**Soal 1**
Tentukan apakah setiap pernyataan berikut sesuai dengan teks tentang kantin Bonbin, lalu jawab ya atau tidak beserta kata-kata penentu dari teks itu yang dikutip persis. (a) Bonbin terletak di sisi barat Fakultas Ilmu Budaya. (b) Penulis kuliah di Jurusan Sastra Indonesia dari tahun 1998 hingga 2004. (c) Widodo adalah penjual siomay.
**Soal 2**
Tolong lanjutkan teks tentang kantin Bonbin, mulai setelah kalimat terakhirnya.

**Kutipan Dokumen**
********
YOGYAKARTA (KU) Siang itu, udara dan cuaca di kawasan UGM terasa sedikit gerah. Kemungkinan ini terjadi karena cuaca bulan Juni yang masih tidak menentu. Terkadang panas, terkadang hujan. Sempat terbersit dalam pikiran untuk mencari minum di Food Court sekitar Gelanggang Mahasiswa. Namun, pikiran tersebut hilang saat tanpa sengaja aku melintas di depan Fakultas Ilmu Budaya. Ya… ‘Bonbin’, demikian pikiranku langsung melayang. Tanpa berpikir panjang, kuparkir motor dan langsung menuju ‘Bonbin’, sebutan gaul kantin yang terletak di sisi timur Fakultas Ilmu Budaya (FIB).
Di sana, sudah tersedia berbagai macam menu makanan dan minuman. Mulai dari bakso, mi ayam, nasi rames, siomay, dan batagor, es teh, es jeruk, aneka jus hingga koran serta majalah tersedia di sana. Itulah tempat yang dulu lebih dikenal dengan istilah ‘Bonbin’, atau sekarang kita kenal dengan Kantin Rekadaya Boga Plaza Humaniora Mandiri. Istilah ‘Bonbin’ waktu itu, menurut informasi, karena dengan melihat orang-orang yang duduk dan makan di sana terlihat layaknya binatang-binatang yang terkurung dalam sangkar yang kotor, kumuh, dan terkesan bebas.
Banyak perbedaan yang dijumpai antara ‘Bonbin’ yang dulu dengan wujudnya sekarang. Saat ini, bangunan di sana lebih kuat, rapi, tertata, dan bersih. Berbeda dengan saat penulis masih kuliah di Jurusan Sastra Indonesia tahun 1998 hingga 2004, kesan kumuh dan kotor ‘Bonbin’ masih sangat kental. Meski demikian, aktivitas mahasiswa, dosen, dan karyawan masih sama, yakni berbaur menjadi satu komunitas tanpa melihat batas usia, budaya, etnis, status, hingga jurusan atau program studi. “Lebih rapi dan tertata, mas, dibanding ‘Bonbin’ yang dulu,” ujar Widodo, penjual batagor ketika mengawali perbincangan.
********
**Gambar dengan kotak pembatas**

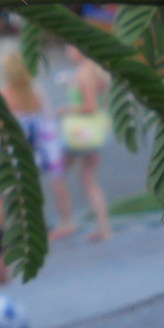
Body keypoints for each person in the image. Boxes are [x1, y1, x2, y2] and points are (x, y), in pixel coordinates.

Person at [0, 48, 76, 240]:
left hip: (14, 146)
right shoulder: (34, 90)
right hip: (39, 146)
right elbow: (47, 115)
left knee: (0, 193)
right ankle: (66, 220)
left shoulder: (3, 94)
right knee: (47, 184)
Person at [59, 44, 113, 242]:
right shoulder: (95, 70)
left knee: (59, 171)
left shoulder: (85, 72)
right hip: (95, 131)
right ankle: (103, 227)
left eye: (70, 47)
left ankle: (67, 221)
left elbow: (90, 106)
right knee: (88, 178)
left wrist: (66, 110)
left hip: (81, 133)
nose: (68, 51)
********
**Jawaban Tertulis 1**
(a) Tidak: "sebutan gaul kantin yang terletak di sisi timur Fakultas Ilmu Budaya (FIB)".
(b) Ya: "saat penulis masih kuliah di Jurusan Sastra Indonesia tahun 1998 hingga 2004".
(c) Tidak: "ujar Widodo, penjual batagor".

**Jawaban Tertulis 2**
Widodo yang sudah bergabung dalam komunitas ‘Bonbin’ sejak tahun 1999 mengatakan merasa lebih nyaman dengan penataan yang dilakukan. Saat ini ‘Bonbin’ berisi sekitar 12 pedagang. Senangnya, ia mengaku keuntungannya berjualan siomay dan batagor naik sekitar 30% dengan konsep penataan yang sekarang ini. “Kalau soal keuntungan sih, kita akui naik mas. Dulu, tiap hari kita dapat sekitar 2,4 juta rupiah. Saat ini bisa naik menjadi 5 jutaan rupiah,” katanya.
Ehm, ternyata konsep penataan ‘Bonbin’ menjadi Kantin Plaza Humaniora Mandiri banyak mendatangkan manfaat bagi para penjual di sana. Namun, apakah ini memang hanya menguntungkan bagi para penjual saja?
Sambil masih menikmati jus alpukat, kusapa Feni, mahasiswi Jurusan Sejarah angkatan 2007. Dalam perbincangan tersebut, Feni juga merasa cukup puas dengan konsep dan pelayanan di Kantin Plaza Humaniora, menunya lengkap, dengan harga terjangkau bagi kantong mahasiswa, baik yang bermobil ataupun yang hanya naik bus dan berjalan kaki. “Harganya standar kok. Menunya juga lumayan lengkap,” ujar Feni.
Hanya saja, Feni merasa beberapa fasilitas di sana masih butuh perawatan dan perbaikan. Ia mencontohkan atap bangunan plaza yang beberapa bagiannya bocor dan lebih panas. “Dengan policarbonat seperti saat ini rasanya justru lebih panas, mending memang diganti genting saja, mas,” katanya.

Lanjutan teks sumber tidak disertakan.